# EXERCICES
**A)** Recopiez fidèlement, dans l'extrait sur la séance consacrée au surréalisme, le passage qui va de « Ont été regardées » jusqu'à « de poètes surréalistes. ».
**B)** Poursuivez l'extrait sur la séance consacrée au surréalisme à partir de sa dernière phrase.

# EXTRAIT DU DOCUMENT
────────────────────────────────────────

Ont été regardées des œuvres de Max Ernst (Oedipus Rex"), Miro ("Objet"), Tanguy ("Pour rompre l'équilibre") et Dali ("La girafe en feu"). Ce dernier tableau a suscité une foule de réflexions intéressantes, sur le thème les couleurs, la composition. Je m'étais bien gardé de dévoiler tout de suite le nom de l'artiste, celui-ci étant associé, dans l'esprit des élèves, à l'image d'un "moustachu qui gagne de l'argent en faisant n'importe quoi". D'une façon générale, les élèves ont trouvé que les divers éléments du tableau apparaissaient comme dans un rêve.
 
Après cette étude d'œuvres picturales, nous avons lu deux textes de poètes surréalistes.

────────────────────────────────────────

# LISTE
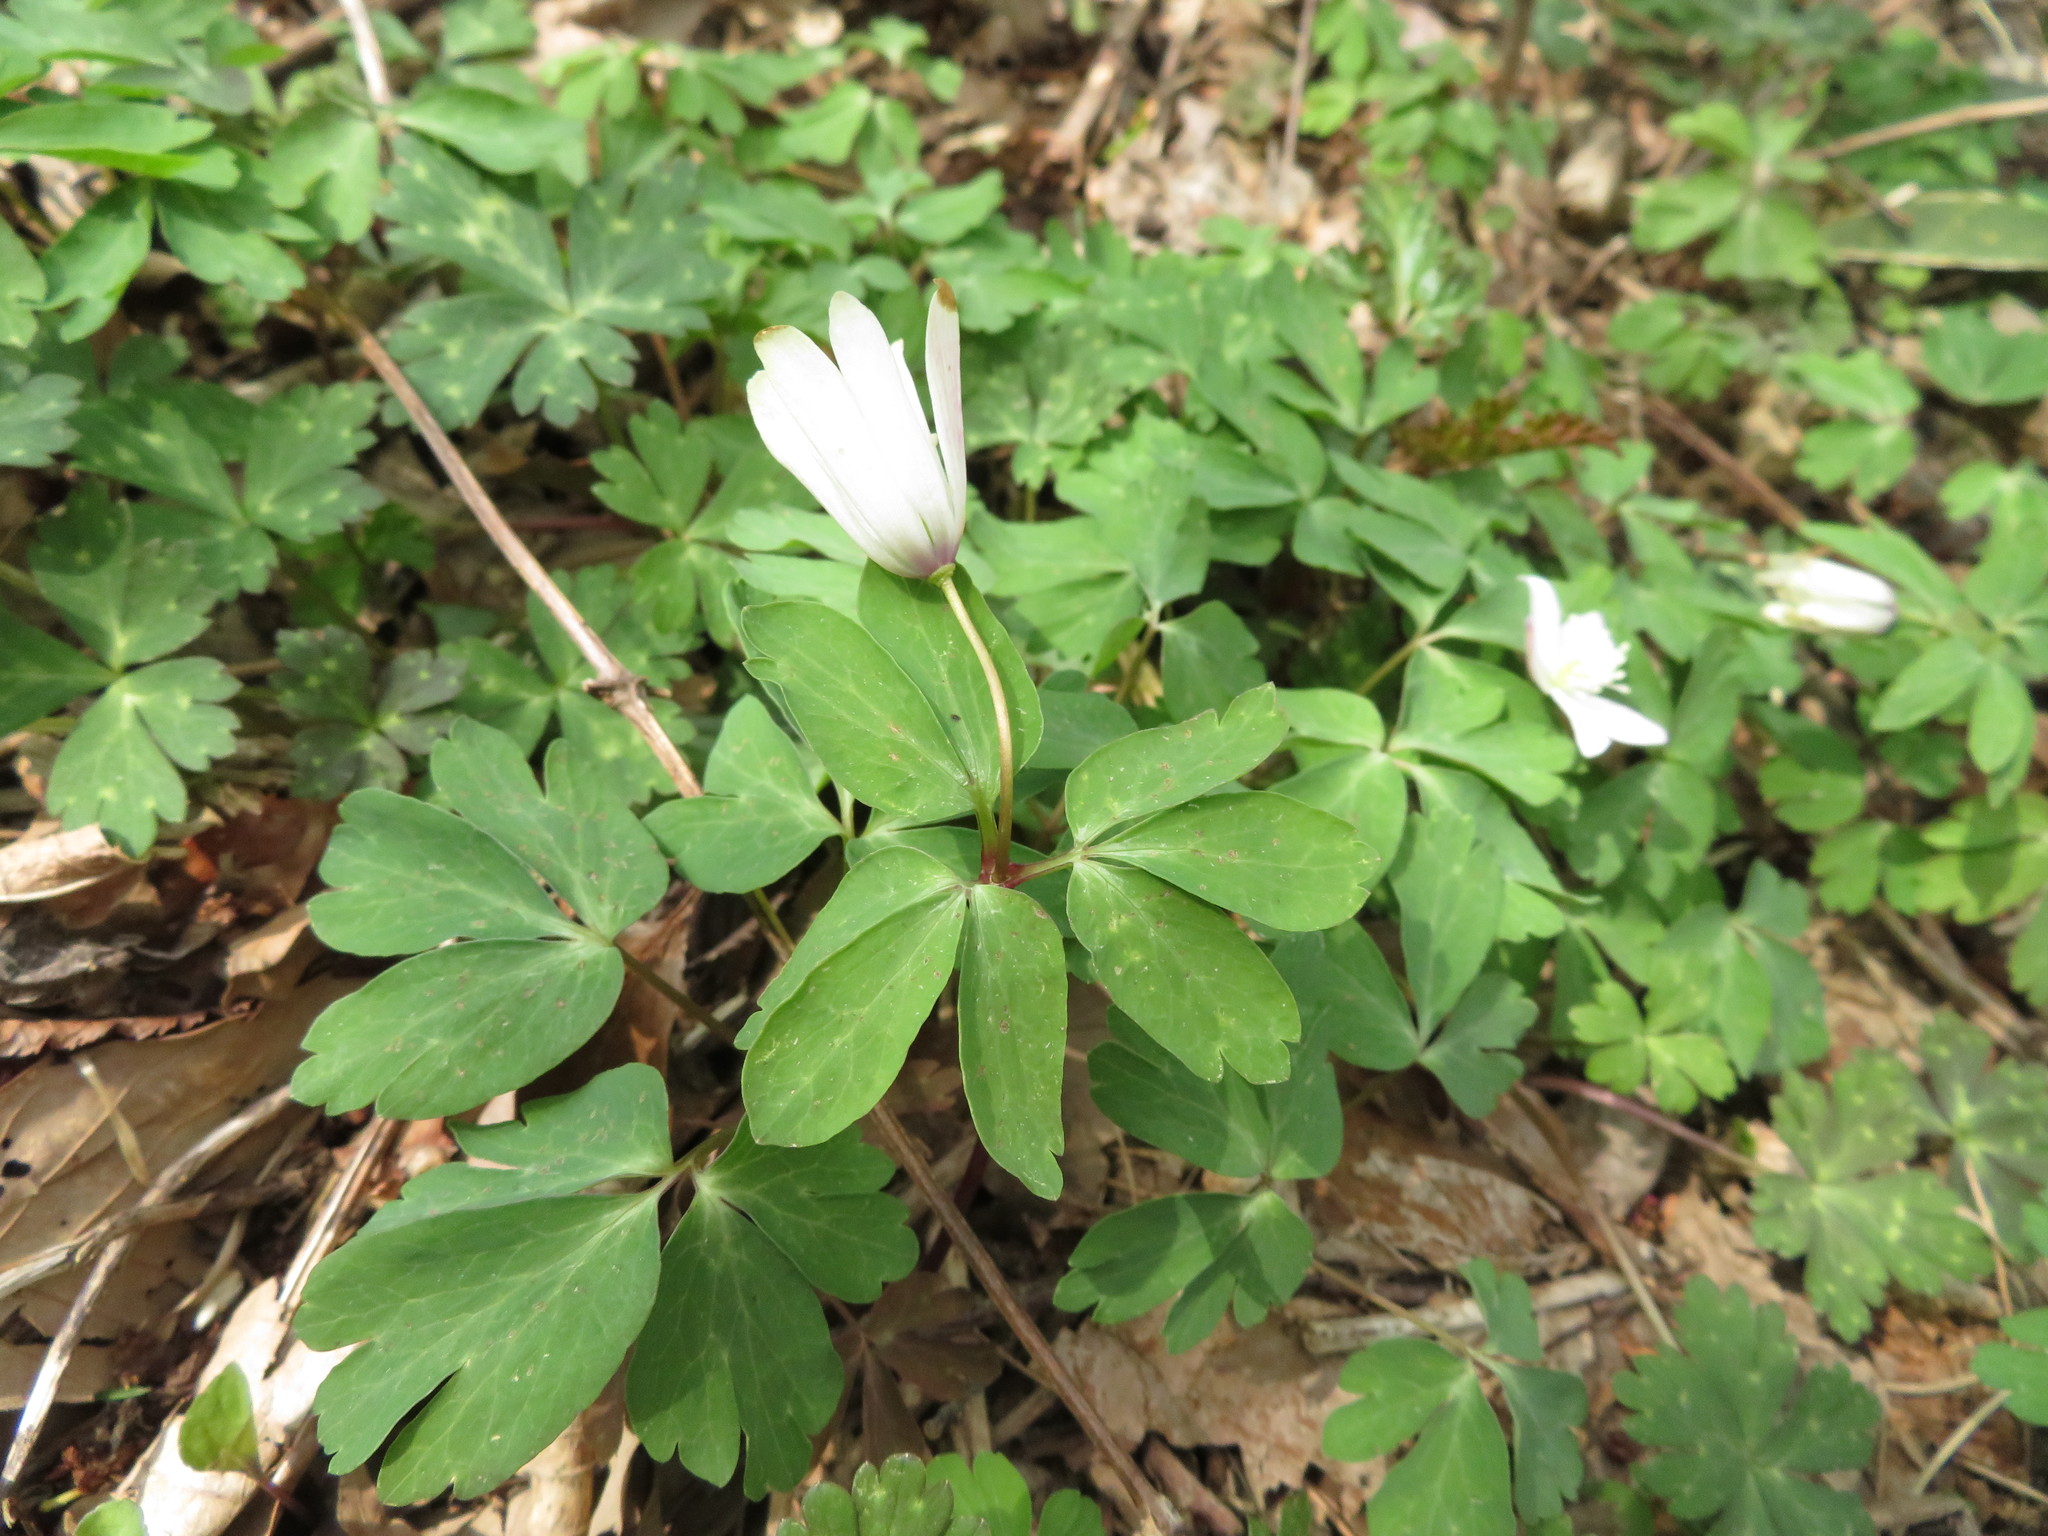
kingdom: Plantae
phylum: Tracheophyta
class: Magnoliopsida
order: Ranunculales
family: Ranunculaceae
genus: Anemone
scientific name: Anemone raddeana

────────────────────────────────────────

# RÉSULTATS
**A)**
Ont été regardées des œuvres de Max Ernst (Oedipus Rex"), Miro ("Objet"), Tanguy ("Pour rompre l'équilibre") et Dali ("La girafe en feu"). Ce dernier tableau a suscité une foule de réflexions intéressantes, sur le thème les couleurs, la composition. Je m'étais bien gardé de dévoiler tout de suite le nom de l'artiste, celui-ci étant associé, dans l'esprit des élèves, à l'image d'un "moustachu qui gagne de l'argent en faisant n'importe quoi". D'une façon générale, les élèves ont trouvé que les divers éléments du tableau apparaissaient comme dans un rêve.
 
Après cette étude d'œuvres picturales, nous avons lu deux textes de poètes surréalistes.

**B)**
Le premier, un extrait du "Manifeste du surréalisme" d'André Breton nous a permis de voir la méfiance des surréalistes pour la logique, la raison, la volonté, les préoccupations morales et esthétiques, ainsi que leur amour du rêve, de l'étrange, du merveilleux, de tout ce qui déconcerte et dépayse. Cette évocation du surréalisme s'est achevée par la lecture d'un poème de Paul Eluard, extrait de "Capitale de la douleur" intitulé " André Masson". Nous avons regardé un tableau de ce peintre ("Les constellations") et vu que l'on retrouvait dans le texte la plupart des éléments du tableau. Les deux œuvres semblaient s'éclairer mutuellement. Dans le tableau comme dans le poème, l'air, la terre, l'eau et le feu paraissaient intimement liés.
 
Ce n'est qu'au terme de cette longue imprégnation de l'esprit surréaliste que nous nous sommes mis à écrire nos propres textes.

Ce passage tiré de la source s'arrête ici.